After investors sent bullion tumbling in 2013 by the most in three decades and kept dumping the metal earlier this year, demand is now up and prices are defying bearish forecasts. Money managers increased net-long positions for a fourth straight week through July 1 and holdings in exchange-traded products are climbing at the fastest pace since 2012.

“Gold’s performance has proven the bears wrong so far this year,” John Kinsey, who helps manage about C$1 billion ($935 million) at Caldwell Securities Ltd. in Toronto, said in a telephone interview yesterday. “We look for further strength through the balance of the year.”

While the latest government data point to an improved U.S. economy and Goldman Sachs Group Inc. and Societe Generale SA predict prices will retreat by year-end, inflation concerns and pockets of unrest are sending investors into gold as a haven. Prices extended gains after the Federal Reserve signaled earlier this month that it will keep interest rates near record lows and violence spread in Iraq and Ukraine.

The bulls are being rewarded.

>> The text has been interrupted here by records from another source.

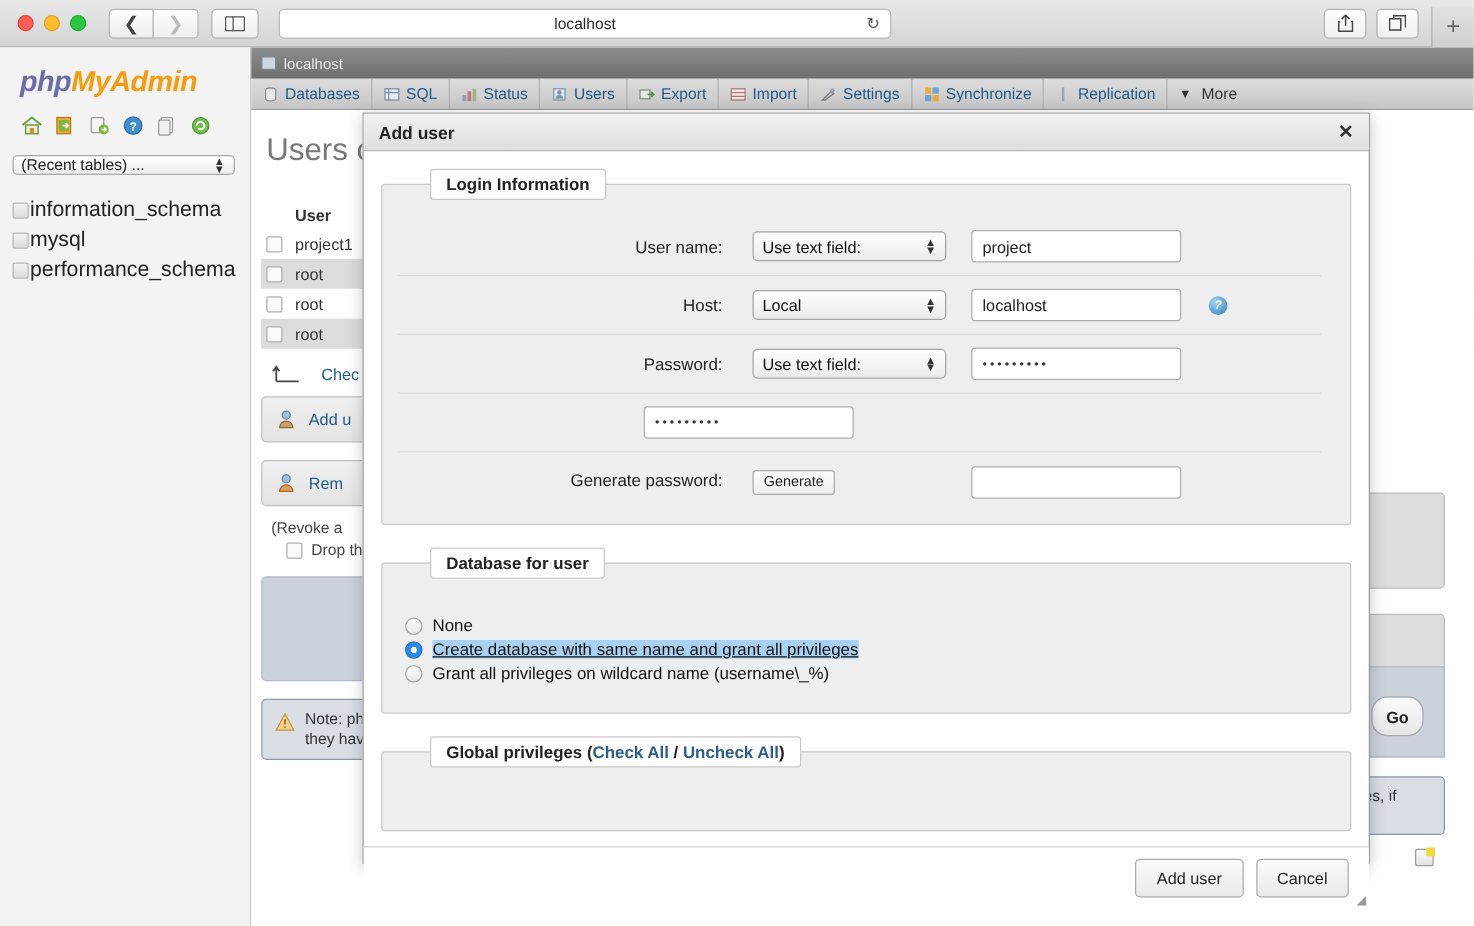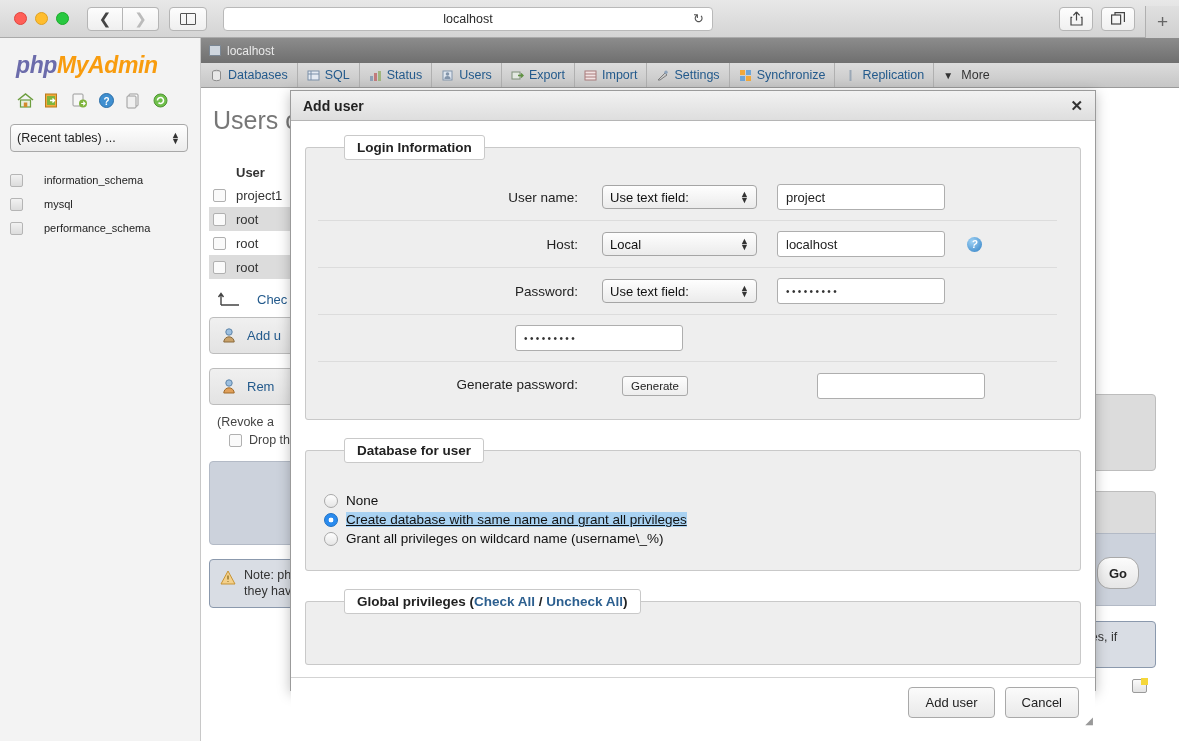--- a/index.html
+++ b/index.html
@@ -73,7 +73,7 @@
   .sicon { width: 19px; height: 19px; display:inline-block; position: relative; }
 
   .recent-select {
-    margin: 14px 3px 0 10px; height: 28px; width: 178px;
+    margin: 14px 3px 0 10px; height: 16px; width: 178px;
     background: linear-gradient(#fefefe,#ececec);
     border: 1px solid #a8a8a8; border-radius: 4px;
     display: flex; align-items: center; padding: 0 6px;

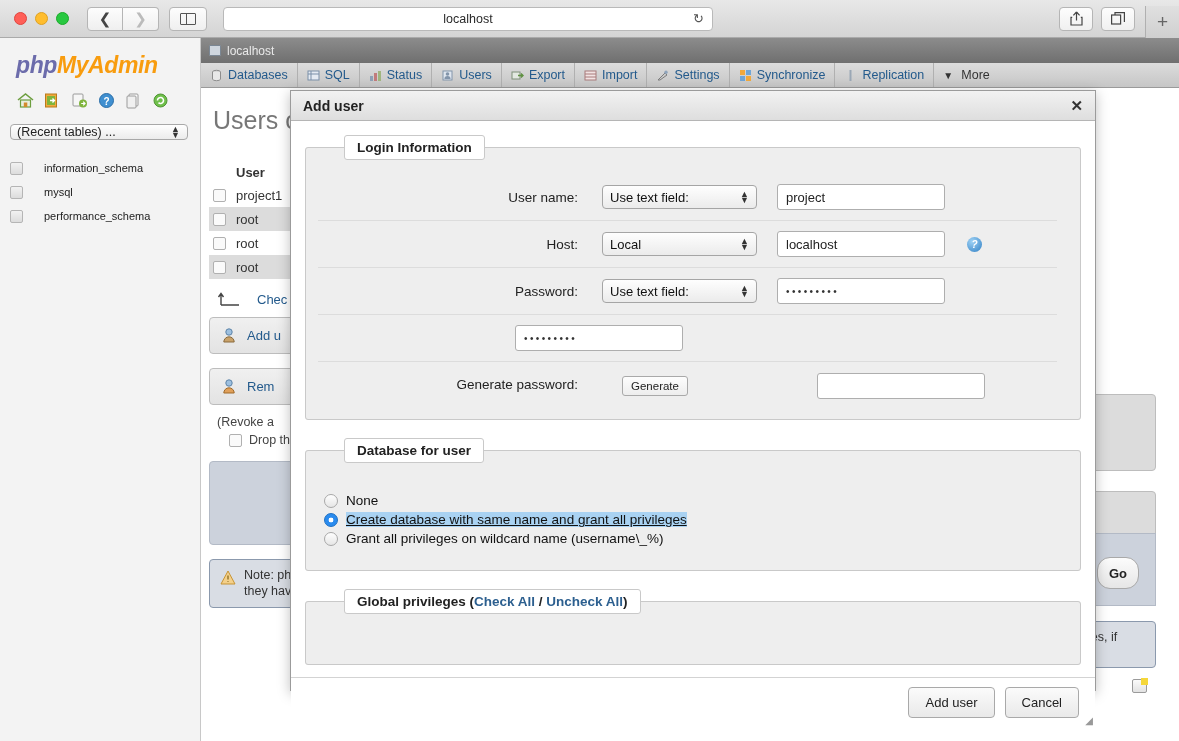--- a/index.html
+++ b/index.html
@@ -85,7 +85,7 @@
   }
 
   .db-list { margin: 16px 0 0 10px; }
-  .db-item { display:flex; align-items:center; gap: 21px; height: 24px; font-size: 11px; color: #222; }
+  .db-item { display:flex; align-items:center; gap: 1px; height: 24px; font-size: 17px; color: #222; }
   .db-ico {
     width: 13px; height: 13px; background: linear-gradient(#f2f2f2,#dcdcdc);
     border: 1px solid #b5b5b5; border-radius: 2px;

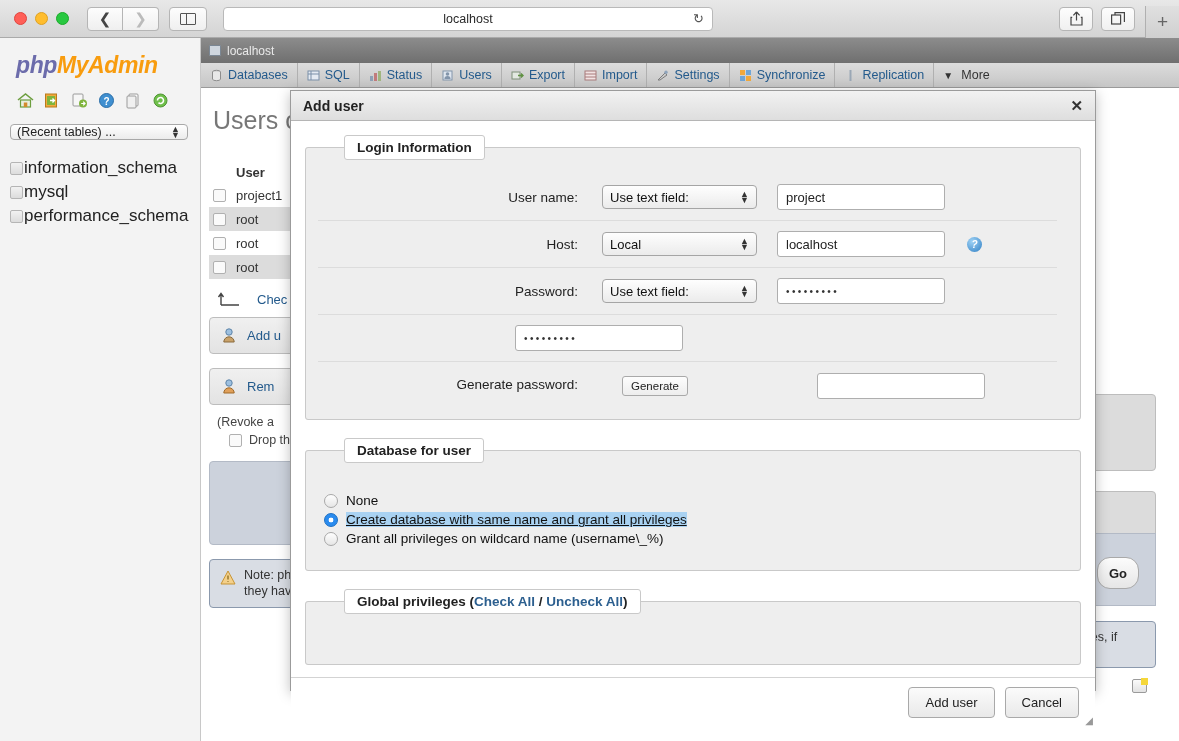--- a/index.html
+++ b/index.html
@@ -189,7 +189,7 @@
     display: flex; align-items: center; min-height: 47px;
     border-bottom: 1px solid #dcdcdc; padding-left: 8px;
   }
-  .frow:last-child { border-bottom: none; gap: 20px; }
+  .frow:last-child { border-bottom: none; }
   .flabel {
     width: 262px; text-align: right; padding-right: 10px;
     font-size: 13.5px; color: #222;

The value of the gold funds rose by $5 billion this year as prices rallied 10 percent. The metal has rebounded from last year’s 28 percent plunge that was triggered by muted inflation and as investors shunned the metal in favor of equities.

Futures rose 0.5 percent to $1,323.10 an ounce on the Comex in New York at 7:29 a.m., after five straight weekly gains, the longest streak since January. The Bloomberg Commodity Index of 22 raw materials climbed 5.5 percent in 2014, while the MSCI All-Country World Index of equities rose 5.6 percent. The Bloomberg Treasury Bond Index gained 2.8 percent.

Gold Wagers

The net-long position in gold rose 20 percent to 136,929 futures and options contracts in the week to July 1, according to U.S. Commodity Futures Trading Commission data published last week. That’s the highest since March 18 and up fourfold since the start of the year. Short holdings betting on a drop retreated 29 percent, a fourth straight decline.

Assets in bullion-backed global ETPs increased by 12.6 metric tons last week, the most since November 2012. Holdings are rebounding after six straight quarterly declines that began before gold entered a bear market in April 2013.